Так думала десятилетняя девочка спустя год, сидя всё в той же конуре и гадая, что-то пошлёт ей Бог в нынешний майский вечер. Да, прошёл целый год, но жизнь девочки оставалась прежнею. Она всё так же жила в конуре вместе с собакой, питалась из собачьей миски и была продаваема собственной матерью за гроши своим собутыльникам. О том, что её жизнь чудовищна, девочка не подозревала, потому что просто не знала другой жизни. Никто по-прежнему не читал ей вслух детских сказок, никто по-прежнему не учил её чтению и счёту, никто не говорил ей добрых и ласковых слов, столь естественных для взрослого человека по отношению к ребёнку, — но, наоборот, с согласия и по инициативе собственной матери её только использовали, её продавали, её насиловали, её били и оскорбляли, и в её жизни не было даже счастливых снов, где бы она летала или иным способом ощущала счастье. Нет, она не видела снов и была лишена даже этого скудного и призрачного понятия о счастье. Тот, кого мы называем Богом, словно наказывал за что-то несчастного, безвинного ребёнка.
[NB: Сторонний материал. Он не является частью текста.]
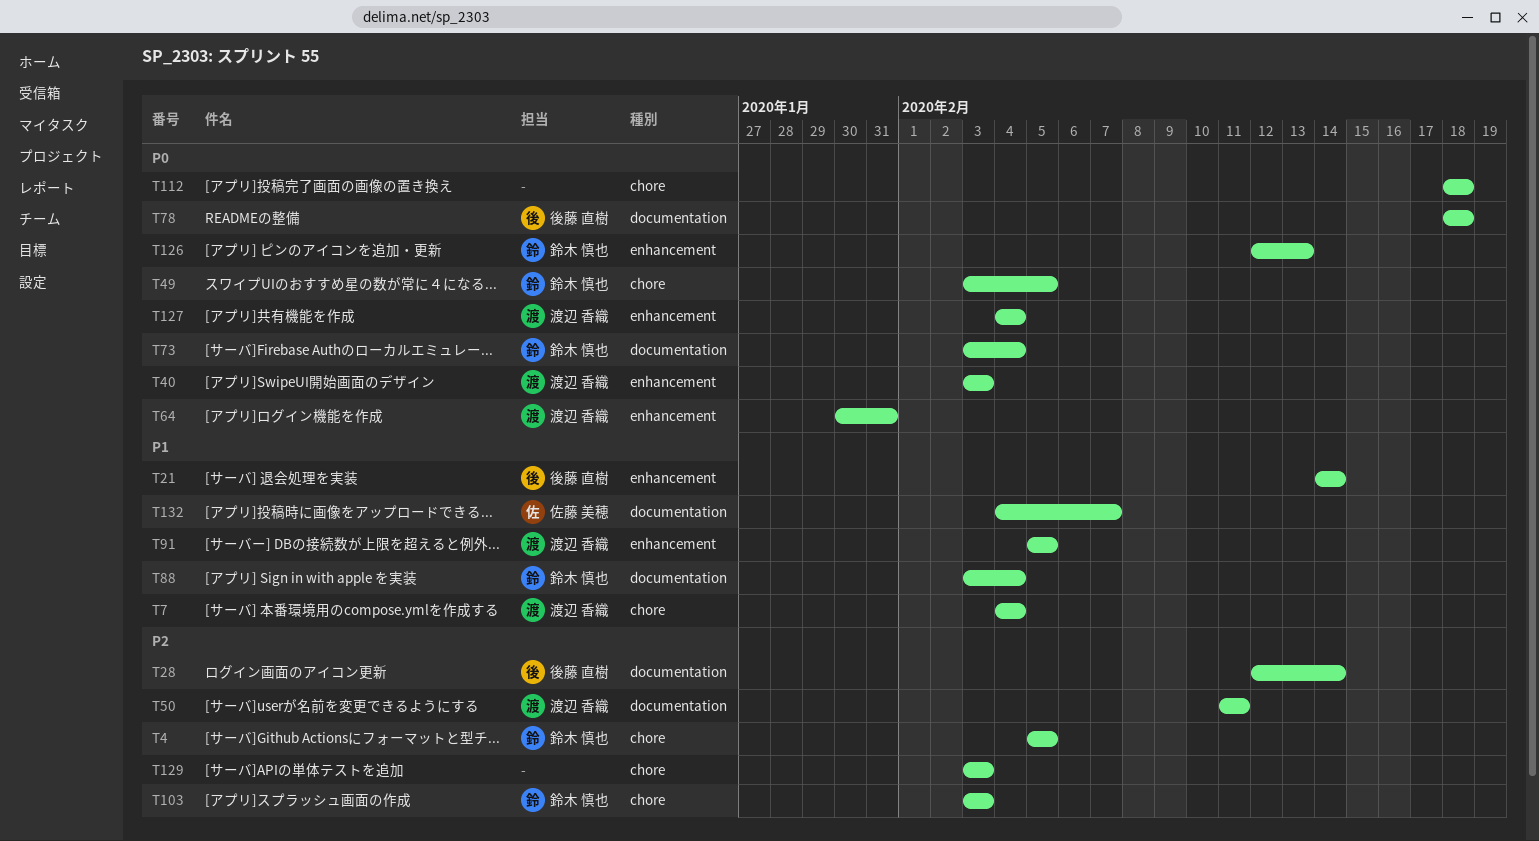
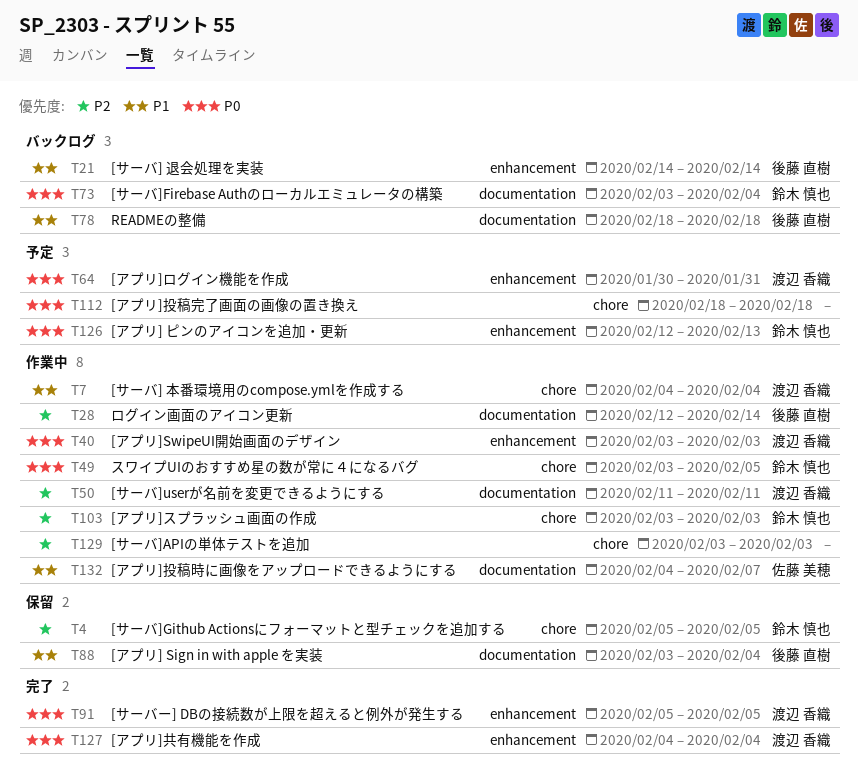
T78, priority: P0 -> P1
T88, owner: 鈴木 慎也 -> 後藤 直樹
T91, priority: P1 -> P0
Она умела только различать приятные и неприятные чувства, подобно всем прочим животным. Когда ела вместе с Проглотом из его миски протухший суп или безвкусную высохшую кашу, она могла дать себе отчёт: «Фу, как невкусно!» Наоборот, когда ночью пробиралась в дом, крала из сумки мертвецки пьяного гостя сахарок или конфету и потом ела её, она осознавала: «Ой, как вкусно!» В моменты свершаемых над нею уголовных преступлений, плача под тушей насильника, она кричала: «Дядя, мне больно!» Наоборот, когда Проглот зализывал ей синяки и ссадины, она млела от этих нежностей и приговаривала: «Хороший пёсик, ласковый.» Ей было безотчётно приятно смотреть на свежие весенние травинки и набухавшие клейкие почки на деревьях и безотчётно неприятно — на блевавших и мочившихся во дворе мужчин. Непроизвольно морщась от грубых криков и дикой ругани гостей, она умела наслаждаться пением птиц и осознавала, что первое — плохо, ибо неприятно, а второе — хорошо, ибо приятно.